The Last Temptation of Homer (Season 5): Not as funny as the previous three, but it never seems forced.

Secrets of a Successful Marriage (Season 5): Clever episode in which Homer’s efforts to teach at community college backfire in so many ways.

A Milhouse Divided (Season 8): Works because the Simpson strife is overshadowed by the more amusing and less sympathetic Van Houtens.

The Cartridge Family (Season 9): Can anyone blame Marge for getting out of the house after Homer starts shooting up the place?

Brawl in the Family (Season 13): Here’s the start of the troubles. The Homer-Marge friction is crammed into the last act. They get away with it here because the Flanders subplot is funny.

Three Gays of the Condo (Season 13): Homer moves in with two gay guys. This one’s actually pretty good, ruining the curve.

Brake My Wife, Please (Season 13): This is the one I saw tonight.
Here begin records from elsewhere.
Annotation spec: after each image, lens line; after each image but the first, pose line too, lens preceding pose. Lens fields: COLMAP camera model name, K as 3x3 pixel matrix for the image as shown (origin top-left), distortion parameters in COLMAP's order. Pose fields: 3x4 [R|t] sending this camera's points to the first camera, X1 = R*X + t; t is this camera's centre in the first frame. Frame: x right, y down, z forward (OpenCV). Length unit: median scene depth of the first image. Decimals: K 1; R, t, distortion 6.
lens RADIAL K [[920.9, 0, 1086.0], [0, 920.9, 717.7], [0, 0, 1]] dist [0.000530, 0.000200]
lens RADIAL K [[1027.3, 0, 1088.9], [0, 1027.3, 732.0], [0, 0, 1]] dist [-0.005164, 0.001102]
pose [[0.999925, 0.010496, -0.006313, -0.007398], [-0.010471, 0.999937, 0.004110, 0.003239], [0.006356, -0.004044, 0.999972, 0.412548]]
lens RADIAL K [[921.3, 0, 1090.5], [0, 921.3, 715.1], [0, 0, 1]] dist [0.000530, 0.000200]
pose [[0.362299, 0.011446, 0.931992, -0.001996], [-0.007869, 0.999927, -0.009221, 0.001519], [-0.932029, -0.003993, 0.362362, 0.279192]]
It shifts abruptly from a neat little plot about Homer taking up walking (he overloaded his car with electronics in a great scene, drove off a dock while trying to send an S.O.S. from his fax machine and lost his license) to an overblown Homer-Marge blowup in which Homer is far more insensitive and idiotic than he usually is but miraculously recovers to throw a party for the whole town and Jackson Browne. No.

The Ziff Who Came to Dinner (Season 15): Not necessarily a Marge-Homer episode except as a backdrop to an insufferable plot with the insufferable Artie Ziff. They seem desperate to turn Ziff into a recurring character. Please don’t let them succeed. If they want to keep using Jon Lovitz, bring back the art teacher or the director from Oh Streetcar. Or The Critic.

Mobile Homer (Season 16): Starts with a good Homer slapstick sequence and might be funnier if we hadn’t seen the whole “Homer and Marge fighting” thing before.